Passion for prayer - USC official joins youth, others in encouraging focus on God
By DIONNE GLEATON, T&D Staff Writer Friday, November 16, 2007Carlin Connelly has a passion for Christ that she wants to share with other youth. It is like a burning fire she hopes will spread throughout the community.
Connelly was among several young people who converged on the First Baptist Church Family Life Center early Thursday morning along with other community members and clergy, government and education officials for a fall prayer breakfast.
Sponsored by the Orangeburg-Calhoun Association of Clergy and the Fellowship of Christian Athletes, the third annual fall prayer breakfast fostered a spirit of thanksgiving and prayer under the theme "Rescuing and Embracing our Children and our Community through Character."
The Rev. Jack Easterby, chaplain of the University of South Carolina basketball team, served as featured speaker.
He enthusiastically emphasized passion, purpose and preparation as the three ingredients needed for the spiritual empowerment of the Orangeburg community, especially youth like Connelly, who was joined by a group from her church.
The 15-year-old Orangeburg Preparatory School student and other members of her youth group from Northside Baptist Church have planned what they've called a "radical youth revolution" with a Focus On God, or F.O.G., event to be held on Saturday in Orangeburg.
"The passion behind his message was so good. It was amazing. To have a radical youth revolution, you have to have passion. So I think it will be very, very helpful to take what he said today and apply it to what we're trying to do with F.O.G. The whole thing is about God because it is all about him," Connelly said.
Her fellow youth group member, Rachel Myers, 17 ,said, "We want it to be nondenominational. We wanted it to be a place where anyone who is young and wants to be closer to God can come."
Easterby, a former star athlete and scholar at Newberry College, said the community must work to spread the gospel of Christ just as Paul did in Athens in the Book of Acts.

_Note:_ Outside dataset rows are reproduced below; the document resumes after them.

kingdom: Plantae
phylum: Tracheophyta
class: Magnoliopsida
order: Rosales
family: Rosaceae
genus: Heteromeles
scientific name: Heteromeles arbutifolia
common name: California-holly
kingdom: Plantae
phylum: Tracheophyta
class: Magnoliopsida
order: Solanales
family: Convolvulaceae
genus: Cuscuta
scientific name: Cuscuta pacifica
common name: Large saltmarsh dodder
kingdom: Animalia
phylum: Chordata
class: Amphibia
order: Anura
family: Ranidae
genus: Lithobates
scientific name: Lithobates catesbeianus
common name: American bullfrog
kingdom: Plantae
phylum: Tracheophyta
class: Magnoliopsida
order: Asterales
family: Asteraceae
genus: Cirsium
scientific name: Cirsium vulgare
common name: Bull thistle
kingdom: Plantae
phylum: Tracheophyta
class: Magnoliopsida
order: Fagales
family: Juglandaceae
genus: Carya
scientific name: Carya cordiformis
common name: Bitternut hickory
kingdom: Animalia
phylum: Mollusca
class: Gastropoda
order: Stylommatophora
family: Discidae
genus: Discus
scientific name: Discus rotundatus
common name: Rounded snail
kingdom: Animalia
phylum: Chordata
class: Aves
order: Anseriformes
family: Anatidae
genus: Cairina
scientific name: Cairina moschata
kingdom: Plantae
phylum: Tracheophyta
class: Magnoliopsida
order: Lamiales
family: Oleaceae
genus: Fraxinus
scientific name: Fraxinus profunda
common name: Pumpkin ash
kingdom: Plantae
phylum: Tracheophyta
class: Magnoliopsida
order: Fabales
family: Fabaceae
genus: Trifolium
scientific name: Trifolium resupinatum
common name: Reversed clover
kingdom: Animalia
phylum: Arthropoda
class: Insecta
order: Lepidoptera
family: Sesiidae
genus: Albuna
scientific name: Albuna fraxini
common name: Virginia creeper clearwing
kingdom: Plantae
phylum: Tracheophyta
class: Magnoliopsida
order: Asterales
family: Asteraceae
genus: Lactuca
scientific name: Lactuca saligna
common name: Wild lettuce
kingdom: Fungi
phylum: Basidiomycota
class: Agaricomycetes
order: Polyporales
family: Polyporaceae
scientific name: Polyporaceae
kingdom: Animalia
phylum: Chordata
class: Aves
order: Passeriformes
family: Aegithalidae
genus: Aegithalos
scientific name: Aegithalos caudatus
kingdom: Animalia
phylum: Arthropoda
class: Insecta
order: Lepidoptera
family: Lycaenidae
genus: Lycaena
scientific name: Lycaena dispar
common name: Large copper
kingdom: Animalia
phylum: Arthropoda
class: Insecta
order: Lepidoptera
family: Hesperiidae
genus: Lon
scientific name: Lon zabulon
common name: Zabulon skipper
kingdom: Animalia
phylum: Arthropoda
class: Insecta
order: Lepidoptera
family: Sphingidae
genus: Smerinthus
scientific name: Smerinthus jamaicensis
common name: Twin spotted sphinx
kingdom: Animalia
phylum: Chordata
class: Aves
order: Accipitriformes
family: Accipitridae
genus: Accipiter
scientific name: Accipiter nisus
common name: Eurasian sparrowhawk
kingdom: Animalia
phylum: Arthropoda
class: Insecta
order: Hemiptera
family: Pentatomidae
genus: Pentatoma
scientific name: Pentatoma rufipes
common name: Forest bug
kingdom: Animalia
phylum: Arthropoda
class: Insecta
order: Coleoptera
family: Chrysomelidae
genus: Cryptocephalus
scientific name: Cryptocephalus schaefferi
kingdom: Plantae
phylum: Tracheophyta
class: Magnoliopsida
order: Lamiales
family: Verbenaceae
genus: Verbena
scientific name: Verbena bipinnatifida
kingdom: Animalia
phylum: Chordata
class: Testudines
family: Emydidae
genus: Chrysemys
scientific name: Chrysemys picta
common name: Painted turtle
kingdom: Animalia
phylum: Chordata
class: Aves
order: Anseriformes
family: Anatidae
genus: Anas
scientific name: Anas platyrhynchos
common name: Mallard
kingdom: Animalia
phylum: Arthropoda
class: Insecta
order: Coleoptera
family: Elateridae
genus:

"I want to challenge Orangeburg to be passionate," he said, while admonishing the audience to not have a strong desire to worship athletes and educational pursuits, however, but God.
"We're all made and wired to worship something. I was passionate about basketball, but we don't know what can be accomplished ... when we take the passion we have ... and pour it into the gospel and see what things it can do," Easterby said.
Having a purpose in worship is critical, he said. After having tried 10 different diets in the last three weekends, he says he's found out the importance of narrowing down a purpose in life. He said glorifying God should be everybody's purpose in life.
"I can try something new every day, but if I don't have a purpose, then I got no shot. Jesus had a purpose. God created us for one reason ... and that is to worship him," he said, noting that every individual must now prepare to meet him.
"Will that be your preparation daily? Why would we settle? Our life might be the only Bible that someone reads today. Give God all you got because he gave you all he had," Easterby said.
After the Rev. Larry Jones of First Baptist Church of Orangeburg delivered a mellifluous rendition of "To God Be the Glory," prayers were sent up from clergymen, including the Rev. John Powell of the First Church of the Nazarene for the rescue and embrace of the community's children.
"This is our investment in the future," he said, noting that adults should work to have children "see Jesus" in their lives.
The Rev. Shane Wall of Orangeburg's Feast of the Lord Church prayed for the rescue of the community.
"Our prayer is not to empower God, but to empower ourselves ... . We don't take it lightly," Wall said.
This weekend's F.O.G. event will be held from 6:30 p.m. to 9 p.m. Saturday at the old bowling ally on the Highway 21 Bypass at 1846 Joe Jeffords Highway. It is for grades 6-12 and will include pizza and music.